+++ EXERCISE INPUTS
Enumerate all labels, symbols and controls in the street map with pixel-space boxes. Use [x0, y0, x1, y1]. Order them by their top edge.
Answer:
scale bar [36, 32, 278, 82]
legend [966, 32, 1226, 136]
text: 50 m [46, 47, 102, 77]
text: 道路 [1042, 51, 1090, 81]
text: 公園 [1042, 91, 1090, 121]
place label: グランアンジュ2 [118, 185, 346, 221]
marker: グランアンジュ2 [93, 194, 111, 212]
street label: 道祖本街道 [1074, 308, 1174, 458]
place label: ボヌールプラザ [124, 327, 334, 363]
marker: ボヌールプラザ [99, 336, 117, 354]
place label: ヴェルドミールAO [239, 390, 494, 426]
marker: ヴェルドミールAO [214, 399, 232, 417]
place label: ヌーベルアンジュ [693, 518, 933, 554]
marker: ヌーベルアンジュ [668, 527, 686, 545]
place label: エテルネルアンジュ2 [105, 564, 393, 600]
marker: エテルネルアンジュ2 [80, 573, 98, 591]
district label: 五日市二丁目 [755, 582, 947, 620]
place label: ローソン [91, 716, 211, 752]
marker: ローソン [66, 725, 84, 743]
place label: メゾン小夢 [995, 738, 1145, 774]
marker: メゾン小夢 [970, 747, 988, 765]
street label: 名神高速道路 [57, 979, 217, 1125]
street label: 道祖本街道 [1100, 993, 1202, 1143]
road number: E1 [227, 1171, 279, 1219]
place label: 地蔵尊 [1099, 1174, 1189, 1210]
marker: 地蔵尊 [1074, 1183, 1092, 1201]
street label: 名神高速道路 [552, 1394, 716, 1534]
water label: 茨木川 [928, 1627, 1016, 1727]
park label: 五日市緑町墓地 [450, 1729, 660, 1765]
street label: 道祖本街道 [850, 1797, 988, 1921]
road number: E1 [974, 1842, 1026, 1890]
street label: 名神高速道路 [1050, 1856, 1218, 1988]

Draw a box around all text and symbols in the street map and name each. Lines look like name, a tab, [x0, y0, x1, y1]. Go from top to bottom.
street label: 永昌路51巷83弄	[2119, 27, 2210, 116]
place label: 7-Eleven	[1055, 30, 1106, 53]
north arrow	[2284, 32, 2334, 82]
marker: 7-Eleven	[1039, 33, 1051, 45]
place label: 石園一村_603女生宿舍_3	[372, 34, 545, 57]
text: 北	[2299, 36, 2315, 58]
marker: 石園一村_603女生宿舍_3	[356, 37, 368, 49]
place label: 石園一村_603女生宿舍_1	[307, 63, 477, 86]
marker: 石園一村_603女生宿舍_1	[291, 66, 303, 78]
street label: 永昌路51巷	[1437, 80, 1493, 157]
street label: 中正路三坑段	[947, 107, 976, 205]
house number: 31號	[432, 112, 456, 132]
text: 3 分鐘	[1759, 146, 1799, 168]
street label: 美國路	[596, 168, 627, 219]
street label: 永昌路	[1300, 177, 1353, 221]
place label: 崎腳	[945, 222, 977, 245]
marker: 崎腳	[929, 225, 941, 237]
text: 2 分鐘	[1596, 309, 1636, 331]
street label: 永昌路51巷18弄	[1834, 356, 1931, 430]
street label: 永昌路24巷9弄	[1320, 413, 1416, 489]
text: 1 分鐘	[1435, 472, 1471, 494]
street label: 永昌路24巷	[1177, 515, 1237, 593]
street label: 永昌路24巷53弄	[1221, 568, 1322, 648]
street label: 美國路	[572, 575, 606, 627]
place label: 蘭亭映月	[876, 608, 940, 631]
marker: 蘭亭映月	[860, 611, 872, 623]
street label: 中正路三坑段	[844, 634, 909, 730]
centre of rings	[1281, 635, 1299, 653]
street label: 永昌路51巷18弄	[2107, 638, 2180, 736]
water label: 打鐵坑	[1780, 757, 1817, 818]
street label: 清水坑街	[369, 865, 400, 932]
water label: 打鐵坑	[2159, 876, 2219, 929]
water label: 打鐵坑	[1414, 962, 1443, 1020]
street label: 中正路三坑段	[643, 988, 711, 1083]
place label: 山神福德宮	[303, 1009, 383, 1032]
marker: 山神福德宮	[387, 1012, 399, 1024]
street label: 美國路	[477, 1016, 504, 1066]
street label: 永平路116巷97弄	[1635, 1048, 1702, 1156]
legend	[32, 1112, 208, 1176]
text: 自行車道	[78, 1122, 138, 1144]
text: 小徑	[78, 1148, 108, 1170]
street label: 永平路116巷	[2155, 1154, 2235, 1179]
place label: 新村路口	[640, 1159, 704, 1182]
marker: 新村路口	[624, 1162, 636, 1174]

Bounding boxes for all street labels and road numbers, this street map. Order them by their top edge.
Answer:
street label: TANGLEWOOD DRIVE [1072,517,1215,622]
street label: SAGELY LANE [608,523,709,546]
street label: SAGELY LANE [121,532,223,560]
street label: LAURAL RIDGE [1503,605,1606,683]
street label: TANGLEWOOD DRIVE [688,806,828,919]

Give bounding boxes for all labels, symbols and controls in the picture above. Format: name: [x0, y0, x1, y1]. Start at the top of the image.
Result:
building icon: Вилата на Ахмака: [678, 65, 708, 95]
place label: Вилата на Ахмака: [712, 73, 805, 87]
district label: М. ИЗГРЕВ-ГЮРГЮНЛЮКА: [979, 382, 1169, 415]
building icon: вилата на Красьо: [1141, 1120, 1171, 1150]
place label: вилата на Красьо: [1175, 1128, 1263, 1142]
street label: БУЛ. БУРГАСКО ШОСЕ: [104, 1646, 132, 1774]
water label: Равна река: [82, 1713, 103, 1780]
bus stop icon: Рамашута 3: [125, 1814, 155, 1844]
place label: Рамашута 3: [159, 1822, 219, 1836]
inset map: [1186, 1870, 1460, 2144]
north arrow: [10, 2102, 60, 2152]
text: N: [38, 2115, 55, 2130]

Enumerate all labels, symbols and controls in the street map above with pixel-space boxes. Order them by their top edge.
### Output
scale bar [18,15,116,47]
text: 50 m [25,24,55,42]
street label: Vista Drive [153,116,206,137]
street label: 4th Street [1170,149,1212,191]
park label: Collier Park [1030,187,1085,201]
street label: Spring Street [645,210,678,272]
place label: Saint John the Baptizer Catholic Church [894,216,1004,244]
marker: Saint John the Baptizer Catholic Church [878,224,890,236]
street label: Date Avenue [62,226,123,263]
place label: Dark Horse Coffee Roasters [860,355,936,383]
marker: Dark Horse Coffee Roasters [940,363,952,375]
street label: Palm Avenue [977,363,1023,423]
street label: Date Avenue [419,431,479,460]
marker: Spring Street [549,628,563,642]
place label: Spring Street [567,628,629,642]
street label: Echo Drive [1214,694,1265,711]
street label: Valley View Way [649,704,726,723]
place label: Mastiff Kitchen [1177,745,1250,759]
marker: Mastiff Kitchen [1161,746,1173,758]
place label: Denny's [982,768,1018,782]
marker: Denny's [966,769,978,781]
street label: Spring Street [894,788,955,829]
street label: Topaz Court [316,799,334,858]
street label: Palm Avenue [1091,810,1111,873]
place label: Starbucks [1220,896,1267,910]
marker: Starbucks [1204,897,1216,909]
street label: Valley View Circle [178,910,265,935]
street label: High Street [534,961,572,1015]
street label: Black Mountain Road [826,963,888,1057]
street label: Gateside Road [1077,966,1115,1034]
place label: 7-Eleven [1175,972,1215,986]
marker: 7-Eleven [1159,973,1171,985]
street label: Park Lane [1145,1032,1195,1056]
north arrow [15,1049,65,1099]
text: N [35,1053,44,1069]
++++++
▶ [EXERCISE GOAL]:
Would you print, exactly as written, every line above from the one holding "Give bounding boxes" through the one holding "boxes. Order them by their top edge.", with both included and no other lines?

▶ [THE COMPLETED TASK]:
Give bounding boxes for all labels, symbols and controls in the picture above. Format: name: [x0, y0, x1, y1]. Start at the top of the image.
Result:
building icon: Вилата на Ахмака: [678, 65, 708, 95]
place label: Вилата на Ахмака: [712, 73, 805, 87]
district label: М. ИЗГРЕВ-ГЮРГЮНЛЮКА: [979, 382, 1169, 415]
building icon: вилата на Красьо: [1141, 1120, 1171, 1150]
place label: вилата на Красьо: [1175, 1128, 1263, 1142]
street label: БУЛ. БУРГАСКО ШОСЕ: [104, 1646, 132, 1774]
water label: Равна река: [82, 1713, 103, 1780]
bus stop icon: Рамашута 3: [125, 1814, 155, 1844]
place label: Рамашута 3: [159, 1822, 219, 1836]
inset map: [1186, 1870, 1460, 2144]
north arrow: [10, 2102, 60, 2152]
text: N: [38, 2115, 55, 2130]

Enumerate all labels, symbols and controls in the street map above with pixel-space boxes. Order them by their top edge.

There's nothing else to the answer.